[Start Given information]
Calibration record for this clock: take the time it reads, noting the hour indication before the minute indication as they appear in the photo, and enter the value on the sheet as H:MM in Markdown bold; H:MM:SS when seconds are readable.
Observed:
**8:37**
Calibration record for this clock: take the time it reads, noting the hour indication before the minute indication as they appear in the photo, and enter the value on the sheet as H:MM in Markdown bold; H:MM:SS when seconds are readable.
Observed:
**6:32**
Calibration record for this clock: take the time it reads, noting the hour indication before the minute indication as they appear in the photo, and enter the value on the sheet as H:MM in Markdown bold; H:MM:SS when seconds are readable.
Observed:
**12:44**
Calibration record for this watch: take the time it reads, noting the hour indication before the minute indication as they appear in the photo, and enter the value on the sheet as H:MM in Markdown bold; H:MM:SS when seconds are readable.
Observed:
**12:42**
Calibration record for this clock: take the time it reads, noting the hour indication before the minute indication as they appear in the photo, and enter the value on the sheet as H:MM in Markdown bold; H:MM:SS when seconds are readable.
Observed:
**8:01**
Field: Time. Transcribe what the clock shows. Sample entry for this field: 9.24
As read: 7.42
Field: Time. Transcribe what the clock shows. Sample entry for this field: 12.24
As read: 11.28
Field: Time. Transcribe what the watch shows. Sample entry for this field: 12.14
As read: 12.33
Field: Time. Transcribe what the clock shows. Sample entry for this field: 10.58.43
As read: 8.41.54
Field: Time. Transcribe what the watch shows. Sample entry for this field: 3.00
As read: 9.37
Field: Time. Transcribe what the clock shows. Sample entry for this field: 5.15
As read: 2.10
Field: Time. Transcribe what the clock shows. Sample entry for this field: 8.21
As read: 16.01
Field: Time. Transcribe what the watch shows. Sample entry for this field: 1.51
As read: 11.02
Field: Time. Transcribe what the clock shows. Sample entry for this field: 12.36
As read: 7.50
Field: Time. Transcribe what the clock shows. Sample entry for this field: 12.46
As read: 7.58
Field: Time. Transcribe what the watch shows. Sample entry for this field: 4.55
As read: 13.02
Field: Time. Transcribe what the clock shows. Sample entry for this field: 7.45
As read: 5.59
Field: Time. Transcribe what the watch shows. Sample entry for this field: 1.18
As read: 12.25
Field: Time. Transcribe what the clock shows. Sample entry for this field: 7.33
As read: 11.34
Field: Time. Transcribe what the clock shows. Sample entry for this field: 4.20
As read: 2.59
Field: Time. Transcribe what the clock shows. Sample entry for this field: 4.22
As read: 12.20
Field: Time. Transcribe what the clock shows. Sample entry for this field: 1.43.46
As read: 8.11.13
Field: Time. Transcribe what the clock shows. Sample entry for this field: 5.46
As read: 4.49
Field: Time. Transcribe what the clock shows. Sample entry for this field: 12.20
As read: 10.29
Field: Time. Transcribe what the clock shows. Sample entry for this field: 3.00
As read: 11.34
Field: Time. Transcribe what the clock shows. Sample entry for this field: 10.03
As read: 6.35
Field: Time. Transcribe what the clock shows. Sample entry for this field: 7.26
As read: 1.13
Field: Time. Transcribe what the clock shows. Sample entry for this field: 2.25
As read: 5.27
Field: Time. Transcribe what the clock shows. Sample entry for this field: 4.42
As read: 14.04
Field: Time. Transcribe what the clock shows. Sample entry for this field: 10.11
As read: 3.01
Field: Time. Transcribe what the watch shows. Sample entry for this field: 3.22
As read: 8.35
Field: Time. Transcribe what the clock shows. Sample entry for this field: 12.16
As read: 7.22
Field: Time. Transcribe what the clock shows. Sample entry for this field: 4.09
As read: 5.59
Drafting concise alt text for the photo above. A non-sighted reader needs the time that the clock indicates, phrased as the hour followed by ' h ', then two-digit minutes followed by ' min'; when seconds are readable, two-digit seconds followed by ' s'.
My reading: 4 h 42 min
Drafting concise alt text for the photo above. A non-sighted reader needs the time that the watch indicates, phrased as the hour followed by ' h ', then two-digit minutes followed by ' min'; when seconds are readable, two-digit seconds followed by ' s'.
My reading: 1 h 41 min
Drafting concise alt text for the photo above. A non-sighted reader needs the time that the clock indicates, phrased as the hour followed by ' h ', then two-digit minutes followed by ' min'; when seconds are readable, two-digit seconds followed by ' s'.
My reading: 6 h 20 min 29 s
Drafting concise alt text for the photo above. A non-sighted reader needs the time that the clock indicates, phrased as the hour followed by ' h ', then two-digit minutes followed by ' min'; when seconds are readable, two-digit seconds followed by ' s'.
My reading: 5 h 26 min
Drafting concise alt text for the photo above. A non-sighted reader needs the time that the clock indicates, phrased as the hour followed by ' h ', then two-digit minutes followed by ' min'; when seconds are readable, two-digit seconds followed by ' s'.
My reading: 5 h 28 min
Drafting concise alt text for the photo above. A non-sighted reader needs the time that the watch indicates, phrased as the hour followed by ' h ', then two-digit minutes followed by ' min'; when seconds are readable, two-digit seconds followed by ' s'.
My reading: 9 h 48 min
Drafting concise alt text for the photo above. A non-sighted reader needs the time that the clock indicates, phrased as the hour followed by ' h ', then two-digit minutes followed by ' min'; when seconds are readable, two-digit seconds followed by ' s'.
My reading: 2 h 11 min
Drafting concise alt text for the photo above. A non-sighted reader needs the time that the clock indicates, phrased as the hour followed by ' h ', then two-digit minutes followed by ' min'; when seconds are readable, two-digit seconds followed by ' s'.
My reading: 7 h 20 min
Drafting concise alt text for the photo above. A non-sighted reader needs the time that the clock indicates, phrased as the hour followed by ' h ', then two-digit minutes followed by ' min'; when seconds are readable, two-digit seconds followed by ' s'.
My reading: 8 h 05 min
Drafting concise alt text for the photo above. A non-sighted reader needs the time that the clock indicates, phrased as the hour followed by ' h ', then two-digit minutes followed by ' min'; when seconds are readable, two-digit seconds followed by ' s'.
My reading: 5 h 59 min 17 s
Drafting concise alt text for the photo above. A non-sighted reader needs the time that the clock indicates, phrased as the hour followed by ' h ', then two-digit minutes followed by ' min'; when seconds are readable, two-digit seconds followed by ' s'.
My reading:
[End Given information]
Pull out every line of the data above that contains the string "reading", and list those lines unchanged.

Response to this task.
My reading: 4 h 42 min
My reading: 1 h 41 min
My reading: 6 h 20 min 29 s
My reading: 5 h 26 min
My reading: 5 h 28 min
My reading: 9 h 48 min
My reading: 2 h 11 min
My reading: 7 h 20 min
My reading: 8 h 05 min
My reading: 5 h 59 min 17 s
My reading:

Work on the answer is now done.